UP TO 70 per cent of cancer care funding was spent in the unnecessary long-term follow-up of patients, the director of the National Cancer Control Programme, Prof Tom Keane, told the Irish College of General Practitioners in Galway at the weekend. DR MUIRIS HOUSTON, Medical Correspondent, reports from Galway
Prof Keane also said the actual number of designated cancer care centres was "immaterial" and there could have been four, rather than the agreed eight.
He described radiotherapy practices here as one example of the poor use of resources. "The number of people receiving radiotherapy as in-patients [in the Irish system] is five times that found in Germany and other western countries." He said that despite a four-fold increase in health funding since 1993, resources were still being wasted.
"There is no value in terms of survival outcome for prolonged follow-up [of cancer patients]. It defies clinical evidence." To applause from the audience of family doctors, he predicted that when, in the future, the health service is consultantprovided rather than consultant-led, "and they have to see all these [follow-up] patients themselves, the practice will stop".
Prof Keane said he wanted to see general practice provide follow-up care to cancer patients. He hopes to introduce community oncology programmes here, staffed by GPs with additional training in cancer care, which he said had been shown to be both safe and highly acceptable to patients in British Columbia, Canada.
In a wide-ranging address to doctors at the annual meeting of the ICGP he criticised the "huge imbalance" in the number of beds and other resources for cancer patients here.

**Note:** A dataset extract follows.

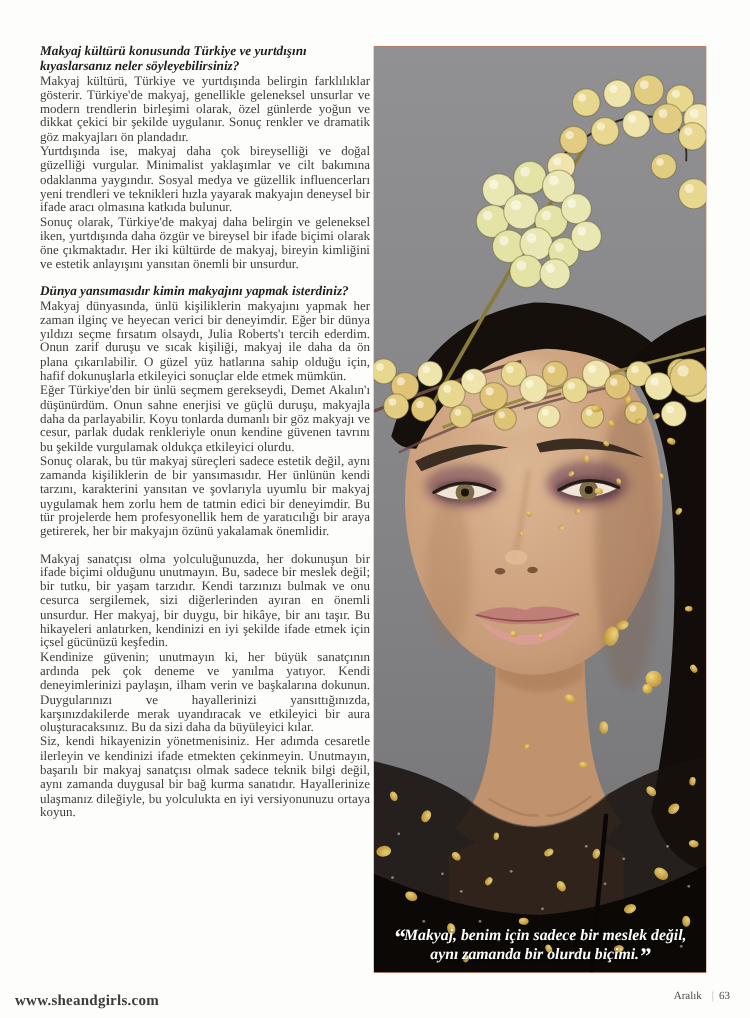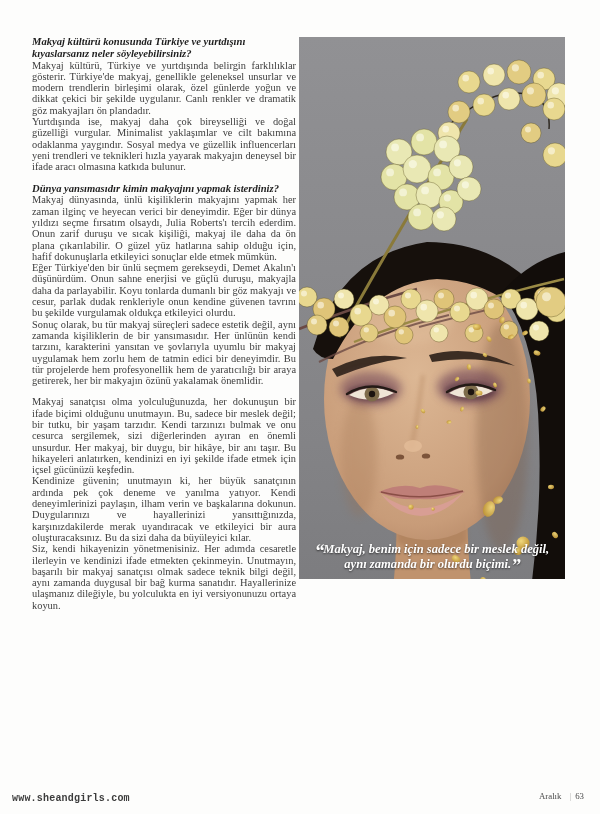"Makyaj kültürü, Türkiye ve yurtdışında" p { text: Canlı -> Sonuç }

He also expressed concern at the "opportunistic" distribution of healthcare resources in the Republic and said "any attempt to reallocate resources will be resisted, but it will clearly have to happen for there to be appropriate access and a proper level of care for patients".

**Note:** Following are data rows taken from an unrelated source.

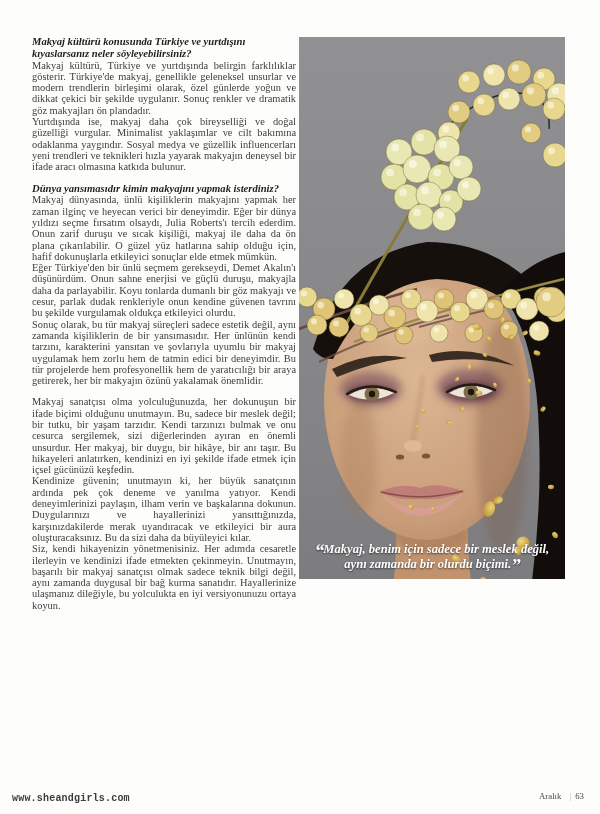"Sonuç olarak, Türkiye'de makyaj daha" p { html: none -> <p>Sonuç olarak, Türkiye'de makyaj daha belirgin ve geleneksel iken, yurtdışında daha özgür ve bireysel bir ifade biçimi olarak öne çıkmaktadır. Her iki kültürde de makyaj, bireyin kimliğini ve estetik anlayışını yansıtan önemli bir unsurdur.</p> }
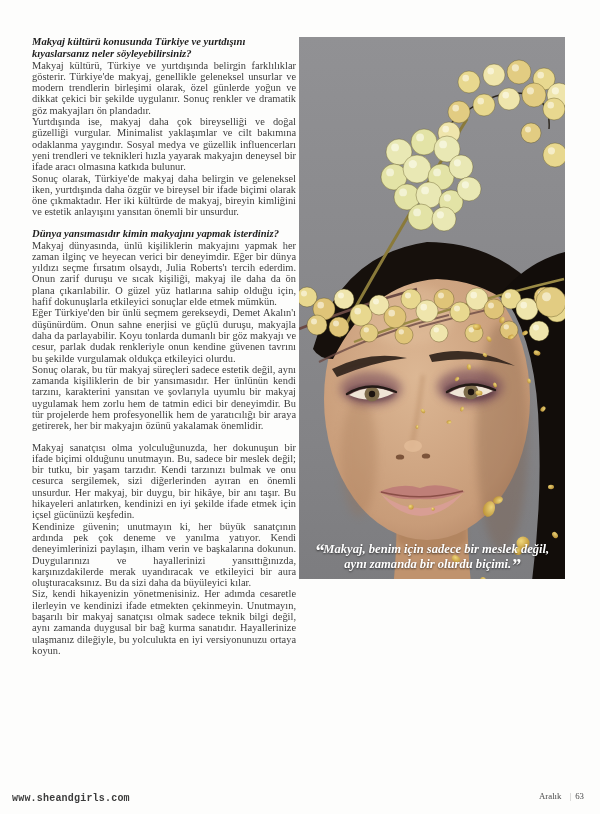"“Makyaj, benim için sadece bir" .photo { height: 542px -> 741px }
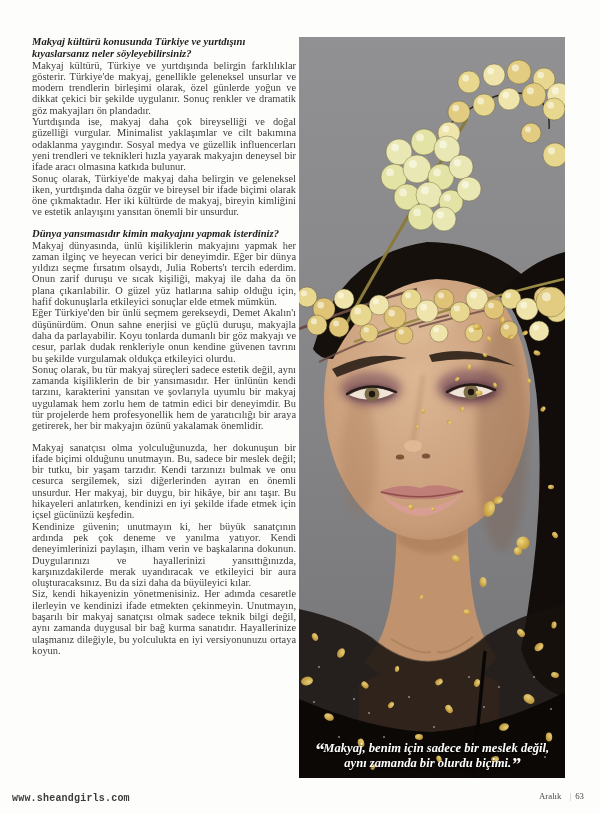"www.sheandgirls.com" .footer-left { font-family: Liberation Mono, monospace -> Liberation Serif, serif; font-size: 10px -> 12px }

Prof Keane told doctors that, despite recent controversies about the location of eight new cancer care centres, "we could have agreed to four, six or eight centres - in many ways the number of designated centres is immaterial".
He questioned why those people who have expressed concern at the length of travel time cancer patients may face in getting to the new centres are not equally concerned at the prospect of having to travel long distances for life-saving cardiac surgery.
He told doctors that Mayo General Hospital in Castlebar, from which breast cancer services are about to move to Galway, will lose just two cancer operations a week.
Reflecting on his experience of the Irish health system since he arrived from Canada last November, Prof Keane said he found the distribution of healthcare resources here "opportunistic".
Despite healthcare professionals being "incredibly creative" in securing adequate resources, he said the result of this opportunistic approach was the creation of a "huge patchwork of service provision".